— Task prompt —
Repeat everything from the line containing "HOROSCOPE DU 8 AOÛT 2026" down to the line containing "HAREKETİ BAŞARABİLİR", keeping both of those lines.

— Data to process —
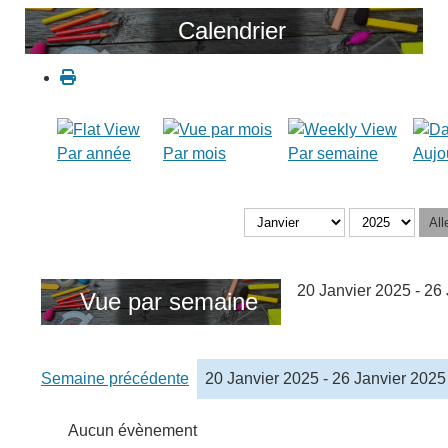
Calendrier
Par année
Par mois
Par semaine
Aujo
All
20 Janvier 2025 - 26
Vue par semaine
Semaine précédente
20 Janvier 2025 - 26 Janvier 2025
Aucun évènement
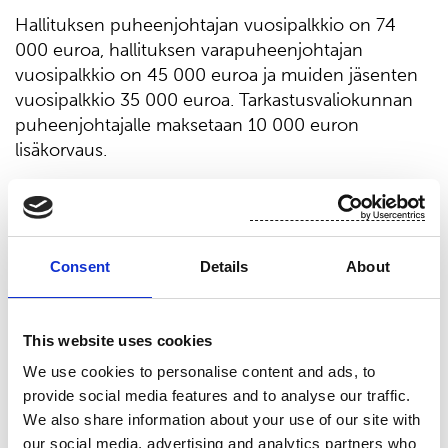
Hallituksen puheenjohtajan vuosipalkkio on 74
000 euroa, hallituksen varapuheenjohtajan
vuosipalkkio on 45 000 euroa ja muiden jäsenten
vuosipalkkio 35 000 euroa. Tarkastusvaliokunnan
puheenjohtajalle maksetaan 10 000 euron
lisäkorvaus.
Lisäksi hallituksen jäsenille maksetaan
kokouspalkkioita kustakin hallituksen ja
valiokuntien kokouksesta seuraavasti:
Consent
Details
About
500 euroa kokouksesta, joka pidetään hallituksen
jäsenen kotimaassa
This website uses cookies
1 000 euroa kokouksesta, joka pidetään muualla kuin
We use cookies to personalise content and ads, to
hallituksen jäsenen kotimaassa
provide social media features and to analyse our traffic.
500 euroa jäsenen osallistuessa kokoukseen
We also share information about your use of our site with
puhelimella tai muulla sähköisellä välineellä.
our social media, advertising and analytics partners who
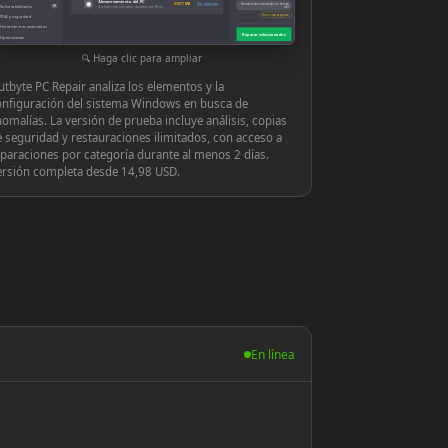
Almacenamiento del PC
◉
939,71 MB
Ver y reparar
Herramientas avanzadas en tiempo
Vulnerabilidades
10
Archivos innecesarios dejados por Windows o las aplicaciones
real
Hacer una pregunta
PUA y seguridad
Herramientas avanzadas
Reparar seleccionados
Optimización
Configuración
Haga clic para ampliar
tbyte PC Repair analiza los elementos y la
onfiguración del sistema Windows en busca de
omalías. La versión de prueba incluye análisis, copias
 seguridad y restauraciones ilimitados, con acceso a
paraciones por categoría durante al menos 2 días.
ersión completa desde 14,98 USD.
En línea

---

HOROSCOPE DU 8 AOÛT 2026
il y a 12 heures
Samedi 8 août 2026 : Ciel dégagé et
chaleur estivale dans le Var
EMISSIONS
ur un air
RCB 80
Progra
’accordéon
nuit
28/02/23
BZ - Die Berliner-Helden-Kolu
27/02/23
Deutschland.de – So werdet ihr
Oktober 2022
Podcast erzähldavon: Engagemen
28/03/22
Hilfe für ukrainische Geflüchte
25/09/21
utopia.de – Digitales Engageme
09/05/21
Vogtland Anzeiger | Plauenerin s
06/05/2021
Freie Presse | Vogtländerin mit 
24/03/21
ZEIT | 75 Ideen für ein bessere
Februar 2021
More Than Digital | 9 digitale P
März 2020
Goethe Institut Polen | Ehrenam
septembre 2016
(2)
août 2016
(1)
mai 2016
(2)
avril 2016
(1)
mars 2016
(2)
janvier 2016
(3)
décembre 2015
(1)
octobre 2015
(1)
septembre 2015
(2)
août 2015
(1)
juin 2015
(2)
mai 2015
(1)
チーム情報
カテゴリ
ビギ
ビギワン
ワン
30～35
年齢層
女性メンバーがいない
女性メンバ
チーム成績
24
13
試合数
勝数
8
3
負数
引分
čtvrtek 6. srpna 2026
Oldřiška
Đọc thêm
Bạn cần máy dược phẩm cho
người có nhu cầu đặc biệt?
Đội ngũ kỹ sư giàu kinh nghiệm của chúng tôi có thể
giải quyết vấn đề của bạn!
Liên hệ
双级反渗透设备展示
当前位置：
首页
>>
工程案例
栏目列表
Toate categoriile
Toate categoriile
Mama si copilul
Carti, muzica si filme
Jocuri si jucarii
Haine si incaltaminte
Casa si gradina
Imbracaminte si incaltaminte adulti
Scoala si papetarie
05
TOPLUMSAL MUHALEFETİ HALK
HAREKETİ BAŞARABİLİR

— Answer area —
HOROSCOPE DU 8 AOÛT 2026
il y a 12 heures
Samedi 8 août 2026 : Ciel dégagé et
chaleur estivale dans le Var
EMISSIONS
ur un air
RCB 80
Progra
’accordéon
nuit
28/02/23
BZ - Die Berliner-Helden-Kolu
27/02/23
Deutschland.de – So werdet ihr
Oktober 2022
Podcast erzähldavon: Engagemen
28/03/22
Hilfe für ukrainische Geflüchte
25/09/21
utopia.de – Digitales Engageme
09/05/21
Vogtland Anzeiger | Plauenerin s
06/05/2021
Freie Presse | Vogtländerin mit 
24/03/21
ZEIT | 75 Ideen für ein bessere
Februar 2021
More Than Digital | 9 digitale P
März 2020
Goethe Institut Polen | Ehrenam
septembre 2016
(2)
août 2016
(1)
mai 2016
(2)
avril 2016
(1)
mars 2016
(2)
janvier 2016
(3)
décembre 2015
(1)
octobre 2015
(1)
septembre 2015
(2)
août 2015
(1)
juin 2015
(2)
mai 2015
(1)
チーム情報
カテゴリ
ビギ
ビギワン
ワン
30～35
年齢層
女性メンバーがいない
女性メンバ
チーム成績
24
13
試合数
勝数
8
3
負数
引分
čtvrtek 6. srpna 2026
Oldřiška
Đọc thêm
Bạn cần máy dược phẩm cho
người có nhu cầu đặc biệt?
Đội ngũ kỹ sư giàu kinh nghiệm của chúng tôi có thể
giải quyết vấn đề của bạn!
Liên hệ
双级反渗透设备展示
当前位置：
首页
>>
工程案例
栏目列表
Toate categoriile
Toate categoriile
Mama si copilul
Carti, muzica si filme
Jocuri si jucarii
Haine si incaltaminte
Casa si gradina
Imbracaminte si incaltaminte adulti
Scoala si papetarie
05
TOPLUMSAL MUHALEFETİ HALK
HAREKETİ BAŞARABİLİR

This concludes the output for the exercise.